▶ [Problems to solve]
(1) In the measurement-data passage, which component of DBE probe 202 parses the data objects in the measurement data stream?
(2) From the measurement-data passage, extract the text word for word from "In addition to" to "at stage D.".
(3) Continue the passage on measurement data processing from the point where it stops.

▶ [Selection]
START

The components depicted in NG. 2 cooperatively process measurement data collected in a service domain in the following manner. At stage A, DBE probe 202 retrieves or otherwise receives collected measurement data from hub 201. The measurement data may be received as a set or series of data objects each including multiple data fields that specify, for example, the monitor probe ID, a time stamp, and a measurement value such as a processing performance value. As utilized herein, the series of data objects may be referred to a probe packets. As depicted, DBE probe 202 includes a metadata parser 206 component that processes the measurement data received as a serial data stream from hub 201. More specifically, metadata parser 206 parses the data objects in the measurement data stream to identify measurement data values for respective target entities. The data objects may include individual measurements and/or log entries that each comprise multiple measurement values. The parsed data object information is passed to a database populator tool depicted in
Record generator 207 generates measurement data tables and corresponding records by sending the necessary table and/or record data (e.g., assigned object name, allocated data entries and metadata entry fields) to measurement database 208 at stage B. At stage C, the database management system of measurement database 208 issues high-speed writes to one or more of the database nodes, DBN_1 through DBN_n, within storage subsystem 205. Also at stage C, measurement database 208 may issue multiple series of raw data queries to storage subsystem 205. In an embodiment, the raw data queries comprise queries for intermediate processed data such as one or more of the metadata summary values that are recorded in one or more of the raw measurement data records. The database management system, naming schemas, replication and query handling, and other elements of database 208 may comprise a distributed database architecture such as Apache® Cassandra.
In addition to the database code and data components, the database nodes DBN_1 through DBN_n may each include respective monitor probes such as probes 222, 224, and 226, that have been installed to monitor DBN_1, DBN_2, and DBN_n, respectively. In an embodiment, the monitor probes can be used to provide feedback to measurement database 208 regarding the capacity of the currently allocated hardware and software to sufficiently handle the processing throughput and storage levels required on an on-going basis. For instance, one or more of probes 222, 224, and 226 may be scheduled by a respective service node robot (not depicted) to collect performance metrics such as buffer queue occupancy and storage consumption levels within storage subsystem 205 and transmit this measurement data to measurement database 208 at stage D.

END

▶ [Dataset]
START

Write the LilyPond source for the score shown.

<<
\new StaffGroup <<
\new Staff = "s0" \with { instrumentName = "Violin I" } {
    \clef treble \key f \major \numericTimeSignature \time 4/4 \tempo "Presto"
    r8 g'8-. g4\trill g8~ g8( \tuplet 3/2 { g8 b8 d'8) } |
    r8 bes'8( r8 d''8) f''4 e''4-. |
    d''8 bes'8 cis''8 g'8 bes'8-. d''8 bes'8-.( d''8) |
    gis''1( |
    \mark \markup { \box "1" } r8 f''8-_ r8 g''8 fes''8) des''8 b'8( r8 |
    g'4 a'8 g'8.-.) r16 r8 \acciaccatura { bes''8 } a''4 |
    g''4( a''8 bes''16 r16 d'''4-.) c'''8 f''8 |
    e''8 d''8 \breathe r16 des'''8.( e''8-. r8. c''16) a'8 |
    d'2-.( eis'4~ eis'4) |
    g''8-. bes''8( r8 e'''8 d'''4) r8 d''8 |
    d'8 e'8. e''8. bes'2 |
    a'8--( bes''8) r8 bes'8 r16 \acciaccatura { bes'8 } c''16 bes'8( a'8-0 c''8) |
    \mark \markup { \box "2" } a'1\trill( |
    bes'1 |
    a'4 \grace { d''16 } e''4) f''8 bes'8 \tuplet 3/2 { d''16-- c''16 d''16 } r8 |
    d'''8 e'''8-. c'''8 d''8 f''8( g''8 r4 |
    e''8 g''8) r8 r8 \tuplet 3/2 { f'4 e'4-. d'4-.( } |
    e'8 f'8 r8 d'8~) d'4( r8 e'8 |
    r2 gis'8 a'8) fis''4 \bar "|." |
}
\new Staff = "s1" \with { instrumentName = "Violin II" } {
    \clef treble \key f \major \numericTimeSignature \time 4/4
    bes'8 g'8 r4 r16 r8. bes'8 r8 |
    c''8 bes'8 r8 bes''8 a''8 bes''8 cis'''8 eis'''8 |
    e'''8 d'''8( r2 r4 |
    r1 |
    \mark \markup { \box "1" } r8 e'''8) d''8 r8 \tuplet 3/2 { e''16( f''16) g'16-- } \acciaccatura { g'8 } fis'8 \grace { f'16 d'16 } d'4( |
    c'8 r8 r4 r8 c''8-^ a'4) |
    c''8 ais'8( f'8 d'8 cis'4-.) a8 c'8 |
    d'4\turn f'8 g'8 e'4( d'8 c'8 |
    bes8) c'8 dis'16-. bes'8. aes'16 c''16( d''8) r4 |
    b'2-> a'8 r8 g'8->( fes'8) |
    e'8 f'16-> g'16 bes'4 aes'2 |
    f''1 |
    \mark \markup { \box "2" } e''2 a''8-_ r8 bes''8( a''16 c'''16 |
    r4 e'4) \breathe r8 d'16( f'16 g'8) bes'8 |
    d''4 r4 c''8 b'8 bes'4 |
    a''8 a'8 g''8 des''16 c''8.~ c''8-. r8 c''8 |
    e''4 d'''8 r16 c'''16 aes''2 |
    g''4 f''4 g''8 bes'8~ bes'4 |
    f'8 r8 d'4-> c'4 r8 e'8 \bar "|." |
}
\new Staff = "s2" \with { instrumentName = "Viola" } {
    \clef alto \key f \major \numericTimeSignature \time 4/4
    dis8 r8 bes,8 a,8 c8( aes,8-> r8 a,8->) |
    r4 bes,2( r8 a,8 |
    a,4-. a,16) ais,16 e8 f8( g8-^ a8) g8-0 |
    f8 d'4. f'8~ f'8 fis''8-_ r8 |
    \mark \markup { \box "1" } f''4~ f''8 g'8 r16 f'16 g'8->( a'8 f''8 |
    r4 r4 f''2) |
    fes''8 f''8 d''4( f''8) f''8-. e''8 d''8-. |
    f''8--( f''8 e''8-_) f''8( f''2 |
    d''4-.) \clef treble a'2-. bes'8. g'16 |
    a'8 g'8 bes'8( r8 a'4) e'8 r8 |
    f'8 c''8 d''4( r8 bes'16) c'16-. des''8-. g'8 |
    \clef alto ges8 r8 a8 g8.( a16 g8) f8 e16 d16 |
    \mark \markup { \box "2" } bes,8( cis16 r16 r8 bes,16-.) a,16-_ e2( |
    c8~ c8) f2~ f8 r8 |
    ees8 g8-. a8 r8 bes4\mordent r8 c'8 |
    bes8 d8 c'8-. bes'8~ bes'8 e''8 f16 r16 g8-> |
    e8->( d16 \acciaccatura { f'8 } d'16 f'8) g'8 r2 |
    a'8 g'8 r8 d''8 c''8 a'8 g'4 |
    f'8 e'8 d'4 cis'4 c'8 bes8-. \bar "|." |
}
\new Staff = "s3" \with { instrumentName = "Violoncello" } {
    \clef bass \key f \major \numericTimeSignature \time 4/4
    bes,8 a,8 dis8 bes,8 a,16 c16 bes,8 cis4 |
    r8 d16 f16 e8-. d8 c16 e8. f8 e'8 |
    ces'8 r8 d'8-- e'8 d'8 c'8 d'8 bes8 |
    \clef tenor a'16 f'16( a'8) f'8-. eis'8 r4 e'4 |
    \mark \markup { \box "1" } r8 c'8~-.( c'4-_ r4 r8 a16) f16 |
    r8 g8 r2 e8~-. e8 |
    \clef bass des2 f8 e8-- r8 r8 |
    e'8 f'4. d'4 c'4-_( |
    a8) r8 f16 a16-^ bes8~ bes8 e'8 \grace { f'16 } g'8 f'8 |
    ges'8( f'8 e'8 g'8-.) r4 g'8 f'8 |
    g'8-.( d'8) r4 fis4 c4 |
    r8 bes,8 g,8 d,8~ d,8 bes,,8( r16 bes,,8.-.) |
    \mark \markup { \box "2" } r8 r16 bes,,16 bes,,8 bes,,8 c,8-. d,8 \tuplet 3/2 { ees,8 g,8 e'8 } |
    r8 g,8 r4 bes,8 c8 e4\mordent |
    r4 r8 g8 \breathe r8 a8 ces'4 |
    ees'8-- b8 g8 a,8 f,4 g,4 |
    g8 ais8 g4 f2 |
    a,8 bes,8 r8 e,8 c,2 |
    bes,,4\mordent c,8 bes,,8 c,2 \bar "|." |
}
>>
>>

END

▶ [Responses to the exercise]
(1) Metadata parser 206.

(2)
In addition to the database code and data components, the database nodes DBN_1 through DBN_n may each include respective monitor probes such as probes 222, 224, and 226, that have been installed to monitor DBN_1, DBN_2, and DBN_n, respectively. In an embodiment, the monitor probes can be used to provide feedback to measurement database 208 regarding the capacity of the currently allocated hardware and software to sufficiently handle the processing throughput and storage levels required on an on-going basis. For instance, one or more of probes 222, 224, and 226 may be scheduled by a respective service node robot (not depicted) to collect performance metrics such as buffer queue occupancy and storage consumption levels within storage subsystem 205 and transmit this measurement data to measurement database 208 at stage D.

(3)
Also at stage D, DBE probe 202 may request intermediate data results in response to and based on the raw data queries that were issued by measurement database 208 at stage C. For instance, consider a measurement data table having multiple time-ordered measurement values in each of multiple sequential records. At stage D, DBE probe 202 may request hourly and/or daily summary results, referred to herein alternately as “intermediate results” or “intermediate reports,” depending on the queries.
Next at stage E, an object store analytics module 210 fetches one or more of the raw or intermediate results from the datasets (e.g., measurement data tables distributed among DBN_1 through DBN_n) for summarization and further analytics processing. Having fetched the raw and/or intermediate measurement/performance data from storage subsystem 205 via database 208, analytics module 210 passes the data to an extract, transform, and load (ETL) module 212. ETL module 212 is configured to extract data from structured data sources or unstructured data sources. An example structured data source may be intermediate measurement data records containing measurement data values and metadata summary values. An example of unstructured data sources may be logs of measurement data values contained within raw measurement records. ETL module 212 further transforms the data for storage within a file system and/or database format utilized by report database 204 and loads the records into the database. In the depicted embodiment, the load function may be performed by a database populator tool 214 which, at stage F, further streams the measurement summary records (e.g., average of individual measurements over a specified period) and some of the raw data records to report database 204.
At stage G, a report database query module 216 generates and sends queries for structured and/or unstructured data stored within measurement database 208. In contrast to the systematic periodic summary requests at stage C, the queries at stage G may be user generated troubleshooting queries that require the non-summarized raw data values recorded within storage subsystem 205. In an embodiment, the troubleshooting queries may comprise SQL queries generated by a user, such as a system administrator. At stage H, measurement database 208 responds by sending query results to database query module 216 which forwards the results to report database 204 at stage I. In an embodiment in which report database 204 employs a relational database management system (RDBMS), the queries at stage G may be Structured Query Language (SQL) queries for accessing data objects to be recorded within database 204.
Object buffer 308 initially receives and processes the data objects received from hub 304. Specifically, object buffer 308 may be configured to sequentially order or re-order the incoming, physically serialized data objects based on one or both the probe ID and service node ID for optimal processing by parser 310 and record generator 312. Parser 310 is configured, using any combination of coded software, firmware, and/or hardware, to selectively identify and interpret each of the data objects and constituent data values and probe and/or service node IDs in a given data collection stream and to provide the resultant data values and identifier information to record generator 312. Parser 310 may be further configured to read and associate the respective structured and/or unstructured data values. For example, assume that a measurement data storage cycle is performed for storing the content of or data derived from the content of data objects 306 within measurement database 302. DBE probe 305 retrieves data objects 306 from hub 304 as a measurement data stream comprising individual objects to be buffered within object buffer 308 in preparation for processing by parser 310 and record generator 312. Parser 310 individually processes each of data objects 306, determining the probe IDs in logical association with the service node IDs and respective measurement data values.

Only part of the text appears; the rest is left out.